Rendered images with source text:
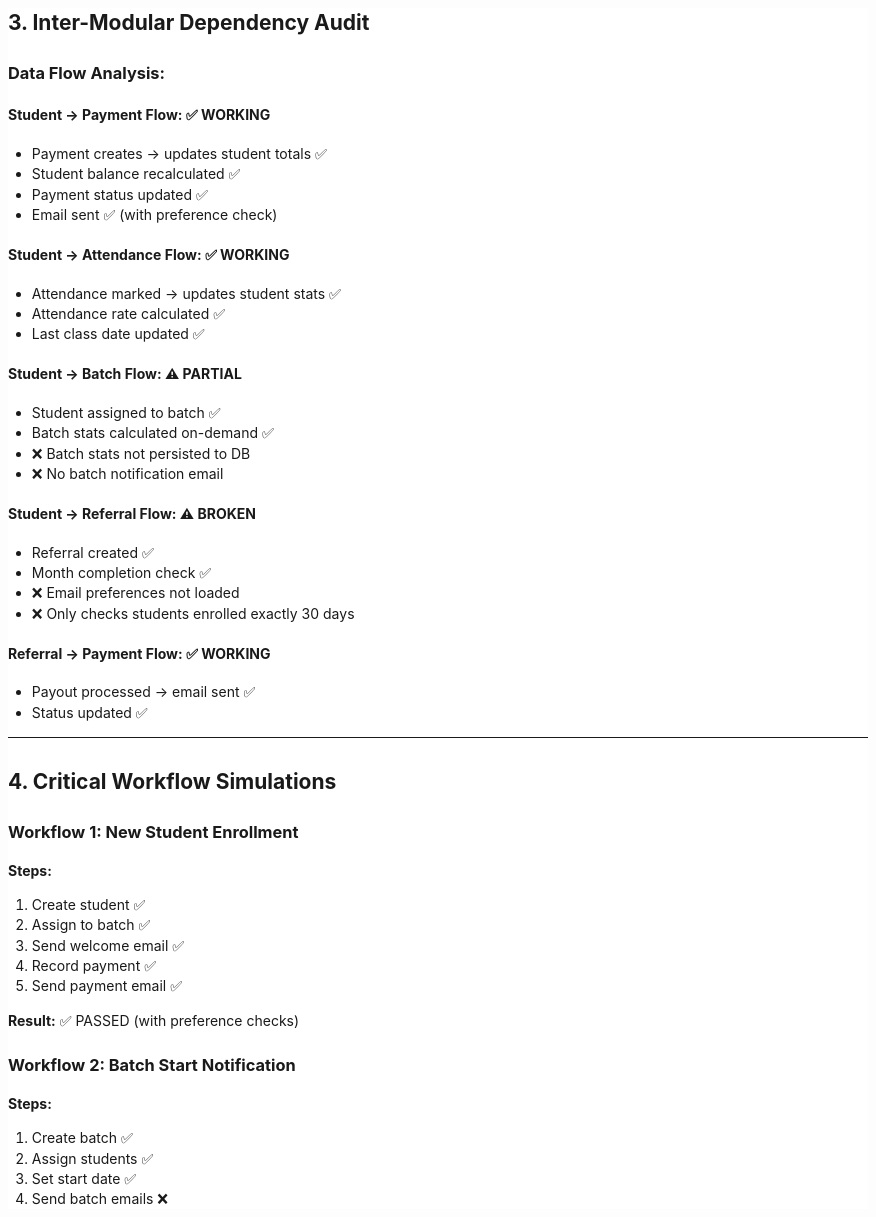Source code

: 
## 3. Inter-Modular Dependency Audit

### Data Flow Analysis:

#### Student → Payment Flow: ✅ WORKING
- Payment creates → updates student totals ✅
- Student balance recalculated ✅
- Payment status updated ✅
- Email sent ✅ (with preference check)

#### Student → Attendance Flow: ✅ WORKING
- Attendance marked → updates student stats ✅
- Attendance rate calculated ✅
- Last class date updated ✅

#### Student → Batch Flow: ⚠️ PARTIAL
- Student assigned to batch ✅
- Batch stats calculated on-demand ✅
- ❌ Batch stats not persisted to DB
- ❌ No batch notification email

#### Student → Referral Flow: ⚠️ BROKEN
- Referral created ✅
- Month completion check ✅
- ❌ Email preferences not loaded
- ❌ Only checks students enrolled exactly 30 days

#### Referral → Payment Flow: ✅ WORKING
- Payout processed → email sent ✅
- Status updated ✅

---

## 4. Critical Workflow Simulations

### Workflow 1: New Student Enrollment
**Steps:**
1. Create student ✅
2. Assign to batch ✅
3. Send welcome email ✅
4. Record payment ✅
5. Send payment email ✅

**Result:** ✅ PASSED (with preference checks)

### Workflow 2: Batch Start Notification
**Steps:**
1. Create batch ✅
2. Assign students ✅
3. Set start date ✅
4. Send batch emails ❌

### Problem description
Reproduce, word for word, the lines of the data from the one that contains "- Referral created ✅" to the end, both ends included.

### Problem solution
- Referral created ✅
- Month completion check ✅
- ❌ Email preferences not loaded
- ❌ Only checks students enrolled exactly 30 days

#### Referral → Payment Flow: ✅ WORKING
- Payout processed → email sent ✅
- Status updated ✅

---

## 4. Critical Workflow Simulations

### Workflow 1: New Student Enrollment
**Steps:**
1. Create student ✅
2. Assign to batch ✅
3. Send welcome email ✅
4. Record payment ✅
5. Send payment email ✅

**Result:** ✅ PASSED (with preference checks)

### Workflow 2: Batch Start Notification
**Steps:**
1. Create batch ✅
2. Assign students ✅
3. Set start date ✅
4. Send batch emails ❌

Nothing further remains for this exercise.